*** Task inputs Section Begins ***

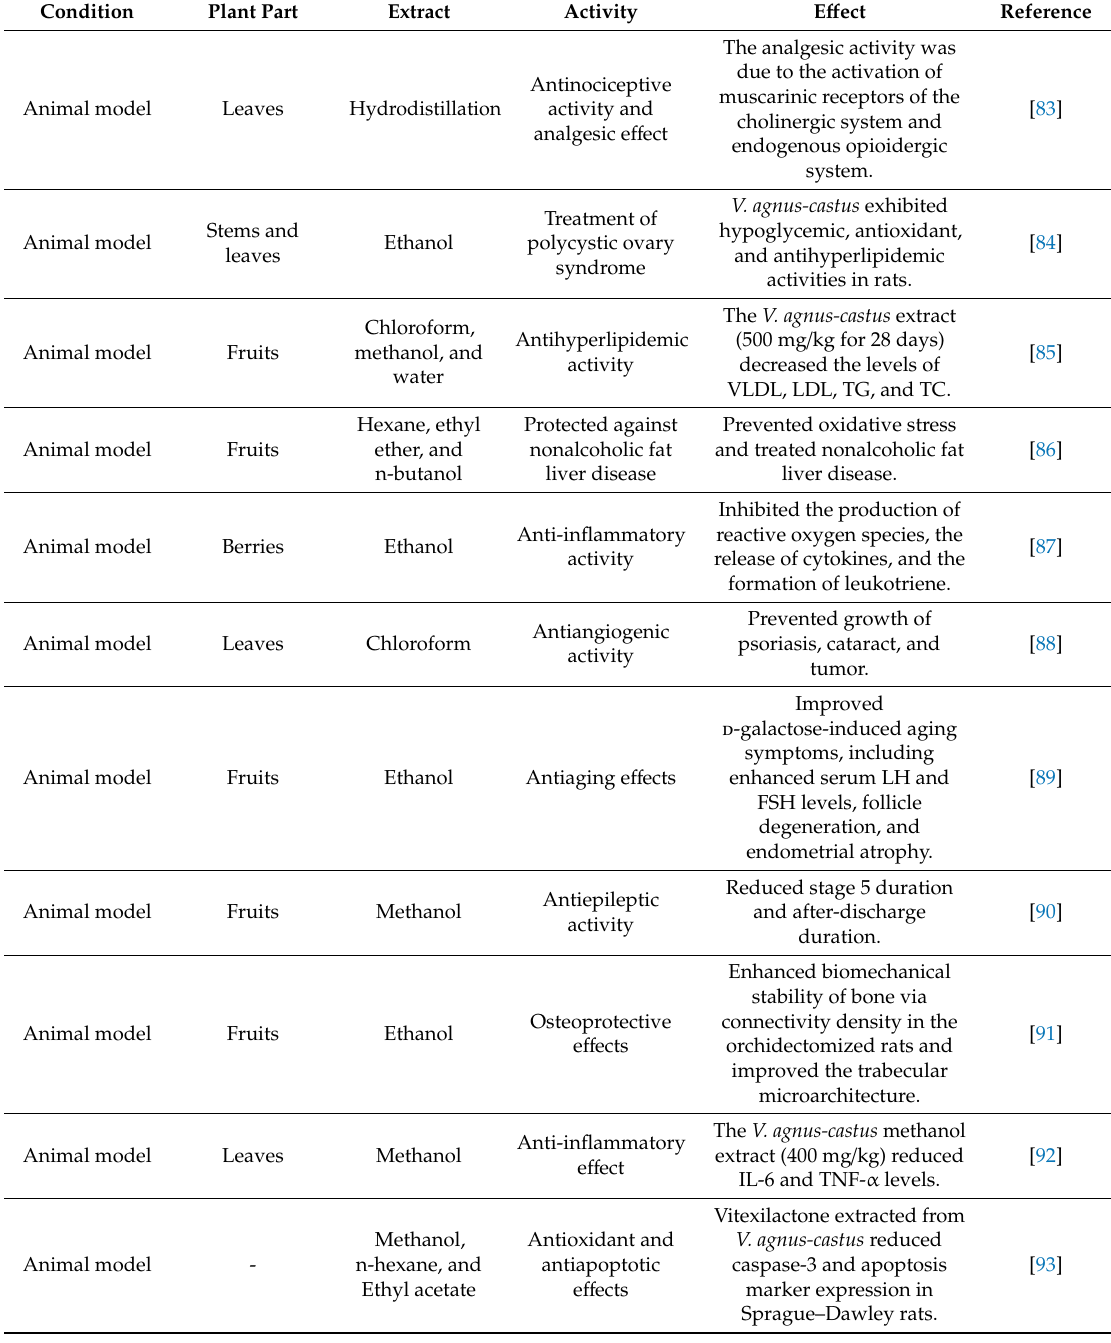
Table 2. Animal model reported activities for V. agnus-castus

*** Task inputs Section Ends ***
*** Task inputs Section Begins ***

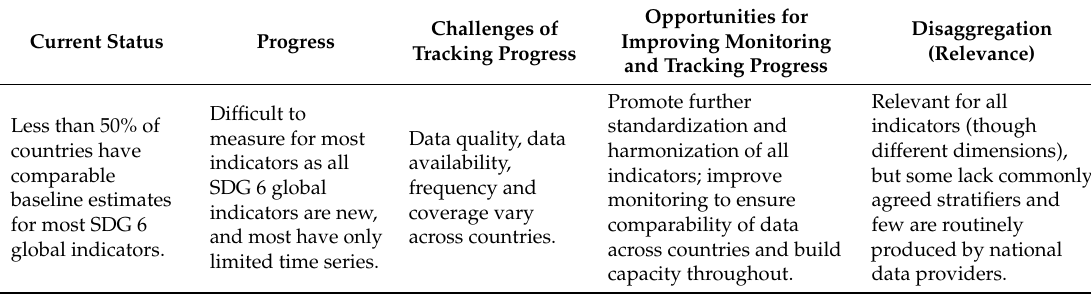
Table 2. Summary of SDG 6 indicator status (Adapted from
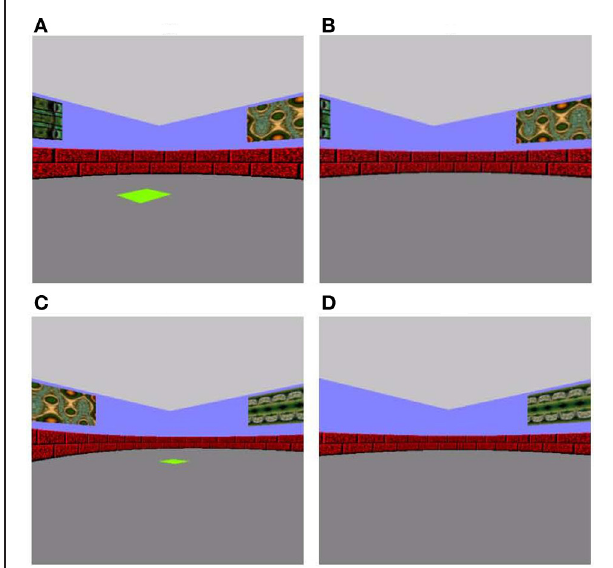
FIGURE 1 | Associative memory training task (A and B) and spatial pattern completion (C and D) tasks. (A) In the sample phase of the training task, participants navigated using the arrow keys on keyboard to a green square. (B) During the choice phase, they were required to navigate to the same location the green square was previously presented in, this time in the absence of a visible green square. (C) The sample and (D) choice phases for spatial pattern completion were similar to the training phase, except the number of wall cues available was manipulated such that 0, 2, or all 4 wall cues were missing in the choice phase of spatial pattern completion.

*** Task inputs Section Ends ***

Say how many lines in the data hold the string "Table", and say nothing else.

2